Claire Guidas
Despite Arlyn Melcher being a farm boy who taught himself to swim in the sand pits of Nebraska, there is much more to this humble SaddleBrooke resident than the high-point award he recently earned in his first swim meet ever. Arlyn is remarkably active, both physically and mentally, in capacities that would exhaust many folks 30 years younger!
According to Arlyn, “People think they’re too old or weak to take on an activity, but with no exercise, they slide downhill even faster over the decades.” Along with physical activities, Arlyn has always challenged himself mentally with a variety of intellectual pursuits he continues to this day.
Arlyn’s education began in a two-room Nebraska schoolhouse near his family’s farm, and it never stopped. Moving to California in his teenage years, Arlyn earned a junior college degree. But his thirst for knowledge meant his education had barely begun. He went on to earn a Bachelor of Science and Master of Business Administration (MBA)from UCLA and then a second MBA and a PhD from the Graduate School of Business at the University of Chicago.
Working in the fields made Arlyn strong, as well as agile and competitive. He played football in high school and wrestled on the team at UCLA where he also spent a lot of time in the weight room. But his main athletic activity eventually became running where he frequently came in first in his age group.
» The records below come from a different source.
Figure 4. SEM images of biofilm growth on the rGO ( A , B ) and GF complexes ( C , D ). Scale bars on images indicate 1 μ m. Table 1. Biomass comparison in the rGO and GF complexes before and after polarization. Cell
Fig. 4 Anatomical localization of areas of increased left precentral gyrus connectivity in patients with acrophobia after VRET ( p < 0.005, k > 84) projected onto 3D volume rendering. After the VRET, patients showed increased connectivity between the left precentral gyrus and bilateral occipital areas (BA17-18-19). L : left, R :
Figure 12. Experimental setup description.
After earning his PhD, Arlyn taught business at both Kent State and Southern Illinois Universities where he taught at all levels for 28 years, including serving as chair or co-chair on more than 30 dissertation committees. He also served as a department head and conducted business research for many years. Highlights and cherished memories include lecturing around the world. He fondly recalls visiting China and Japan before 1975 when they were very different countries. Arlyn certainly would have stayed working at the university if his hearing hadn’t started to go. Even so, Arlyn continued working there until the ripe young age of 77!
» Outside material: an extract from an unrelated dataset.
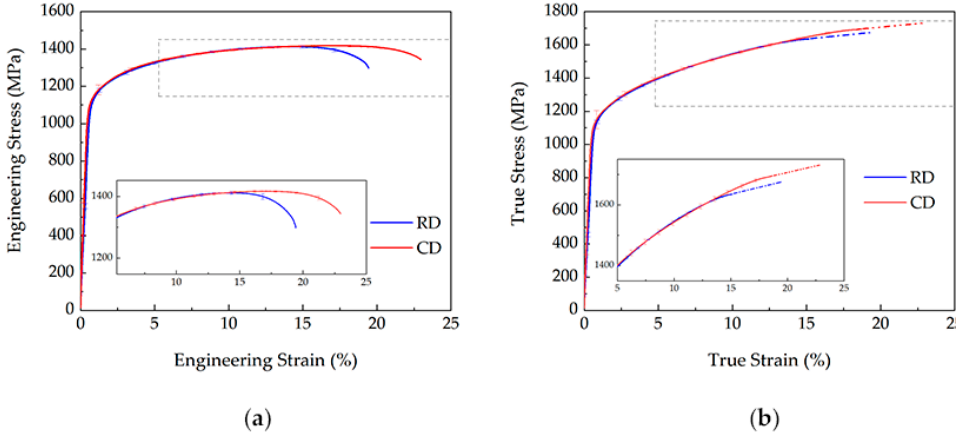
Figure 3. The engineering ( a ) and ( b ) true stress–strain curves of the tensile test along CD and RD.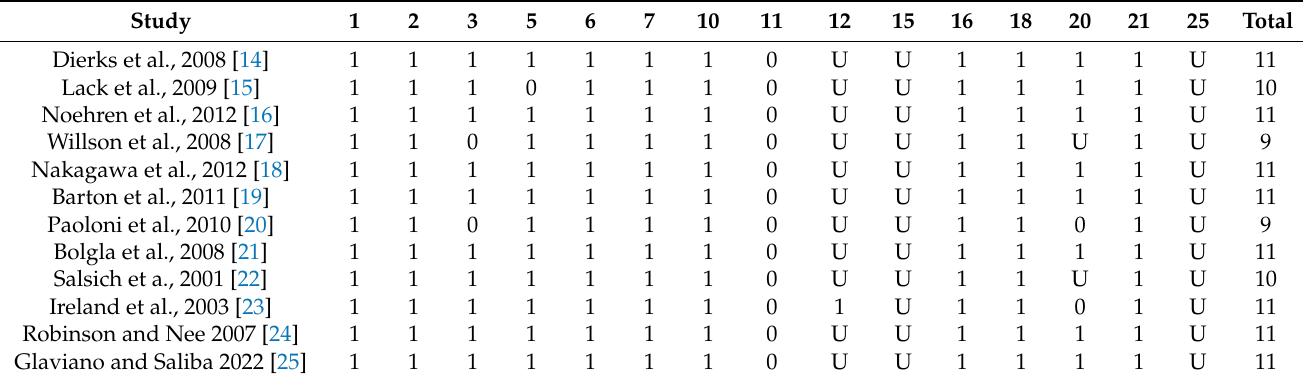
Table 1. Quality assessment of included studies.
Arlyn and his wife Deborah moved to SaddleBrooke in 2009 immediately after Arlyn retired. In his first two years here, Arlyn wrote his autobiography entitled A Boy Off the Farm, which is more than 300 pages long! He now belongs to the Freethinkers and Fly Fishing Clubs. Partly because Arlyn had to give up running in his 70s due to deteriorating knees, he continued to swim and recently found new friends by joining the SaddleBrooke Swim Club.
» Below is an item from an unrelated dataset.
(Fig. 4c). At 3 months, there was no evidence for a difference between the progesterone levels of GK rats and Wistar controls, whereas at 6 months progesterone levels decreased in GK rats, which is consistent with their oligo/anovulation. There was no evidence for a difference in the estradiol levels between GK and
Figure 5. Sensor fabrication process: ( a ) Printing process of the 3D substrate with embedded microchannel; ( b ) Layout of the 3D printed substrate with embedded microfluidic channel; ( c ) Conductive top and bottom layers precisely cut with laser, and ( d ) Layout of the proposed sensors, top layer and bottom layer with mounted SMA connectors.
Outside of clubs, Arlyn is an avid gardener and reads a book every day or two, mostly biographies, history, and fiction. A dense book might take a week to finish. He owns more than 1,000 music CDs and listens to an hour or two of music every day. If that isn’t enough, Arlyn swims five or six days a week, both with the club and on his own. He says, “Unlike running, I don’t feel the years when I’m swimming. Instead, I feel like a couple of decades just dropped off.”